Beileid ! …. der Hausarzt salutiert mit zwei Fingern an die Schläfe, geht.
Zwei Tage später singt auf dem Friedhof ein Frauenchor mit zittriger Stimme : „ Wo wir uns fiinden ….Wohl unter Liinden …..Zur Aabendzeit …..“
Ich stromer noch immer am Set rum: besorge Pizza, Bockwürschte, Getränke, Handtücher …führe Krause seinen Hund aus, schleppe Kamerakabel, Lichtkoffer, überbring Regieanweisungen … mache mich unentbehrlich.

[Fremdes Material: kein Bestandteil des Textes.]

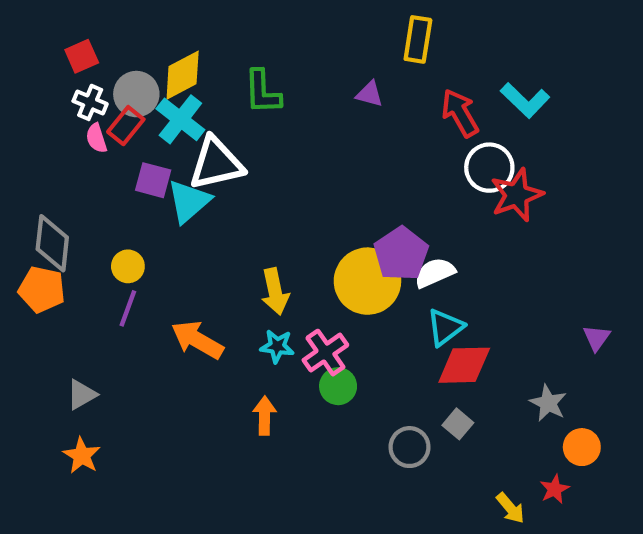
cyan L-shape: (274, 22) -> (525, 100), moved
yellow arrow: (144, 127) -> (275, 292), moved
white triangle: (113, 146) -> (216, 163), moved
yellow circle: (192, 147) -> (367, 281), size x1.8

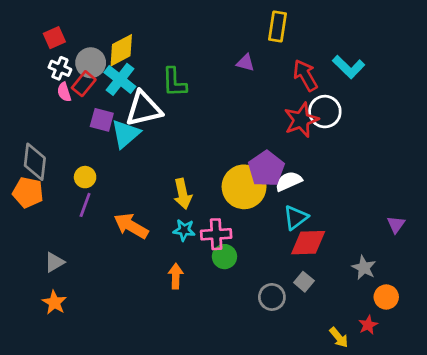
green L-shape: (262, 92) -> (174, 82), moved
red star: (517, 195) -> (301, 120), moved
pink cross: (325, 353) -> (216, 234), turned 32

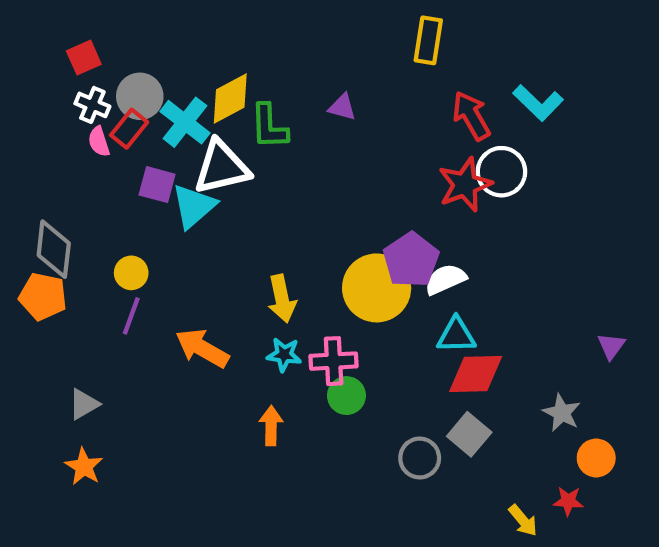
yellow diamond: (121, 50) -> (230, 98), moved
purple triangle: (245, 63) -> (342, 107), moved
cyan triangle: (296, 218) -> (456, 335), turned 36
gray square: (304, 282) -> (469, 434), size x1.4
red star: (368, 325) -> (568, 501), turned 30

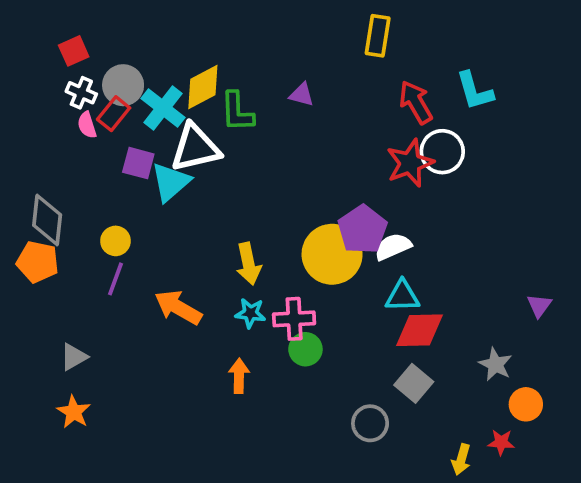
cyan L-shape: (538, 103) -> (475, 91), turned 30
gray circle: (420, 458) -> (370, 423), moved
yellow arrow: (523, 520) -> (461, 459), turned 56

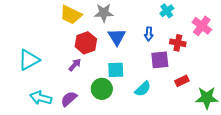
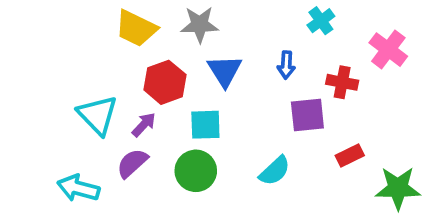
cyan triangle: (29, 60) -> (98, 115), moved, turned -45
cyan square: (116, 70) -> (205, 125), moved
purple semicircle: (69, 99) -> (132, 163), moved

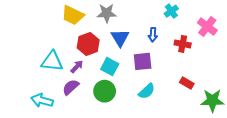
cyan triangle: (98, 115) -> (52, 61), turned -40
purple square: (307, 115) -> (143, 61), moved
cyan square: (205, 125) -> (110, 67), turned 30
red rectangle: (350, 155) -> (187, 83), turned 56

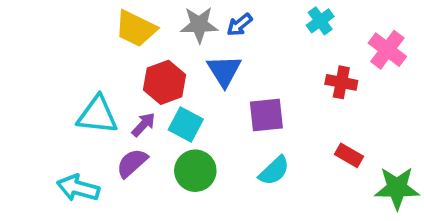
blue arrow: (153, 35) -> (239, 25), moved, turned 48
cyan square: (110, 67) -> (186, 125), moved

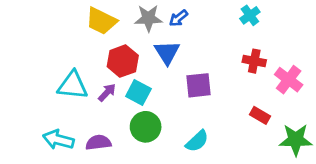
cyan cross: (320, 21) -> (250, 15), moved
pink cross: (387, 50) -> (289, 80), moved
purple semicircle: (132, 163) -> (98, 143), moved, turned 35
cyan semicircle: (274, 171) -> (197, 141), moved

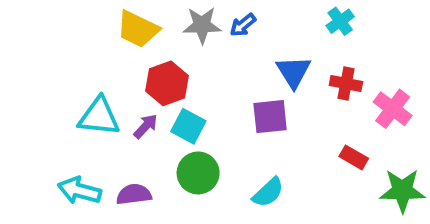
blue triangle: (167, 52) -> (293, 72), moved

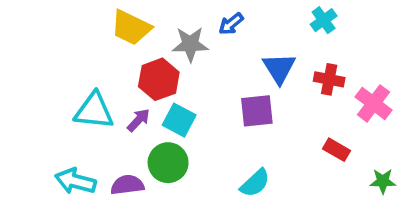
gray star: (202, 25) -> (190, 44), moved
green circle: (198, 173) -> (168, 163), moved
green star: (402, 190) -> (383, 181), size x0.6

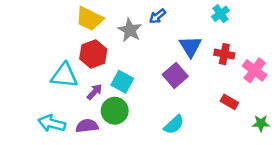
gray star: (190, 44) -> (130, 30), turned 30
red hexagon: (159, 79) -> (93, 54), moved
purple square: (257, 111) -> (175, 75), turned -35
purple arrow: (138, 120) -> (95, 92), moved

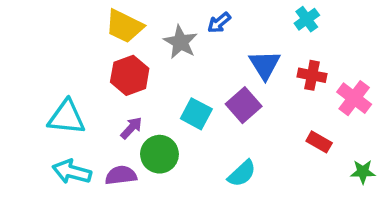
cyan triangle: (64, 75) -> (67, 117), moved
cyan square: (122, 82) -> (196, 114), moved

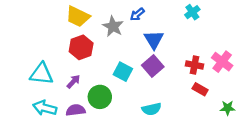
blue triangle: (265, 65) -> (154, 40), moved
red cross: (312, 75) -> (195, 65), moved
purple arrow: (131, 128) -> (73, 81), moved
cyan semicircle: (242, 173) -> (152, 109), turned 30

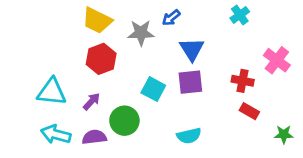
gray star: (113, 26) -> (141, 33), turned -30
pink cross: (222, 62) -> (277, 60), moved
purple square: (153, 66) -> (190, 82), turned 35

Viele große Schauspieler haben als Wasserträger angefangen: Rolf Hoppe musste jahrelang im Zirkus Pferdeäppel wegfegen, bis er entdeckt wurde.
Was hat der für Rollen hingelegt : Herrmann Göring, August der Starke, Beethoven, die ganzen Indianer – Bösewichte ….
Ja, ne richtige Sprechrolle das wär’s!
Vielleicht setzt sich Krause für mich ein: ich führ schon wieder seinen Köter aus, hab‘ vorhin sogar die Geranien vor seinem Wohnwagen gegossen, harre weiterer Anweisungen …
Berlin 68, auch ohne Heringe – Sommer kann so schön sein.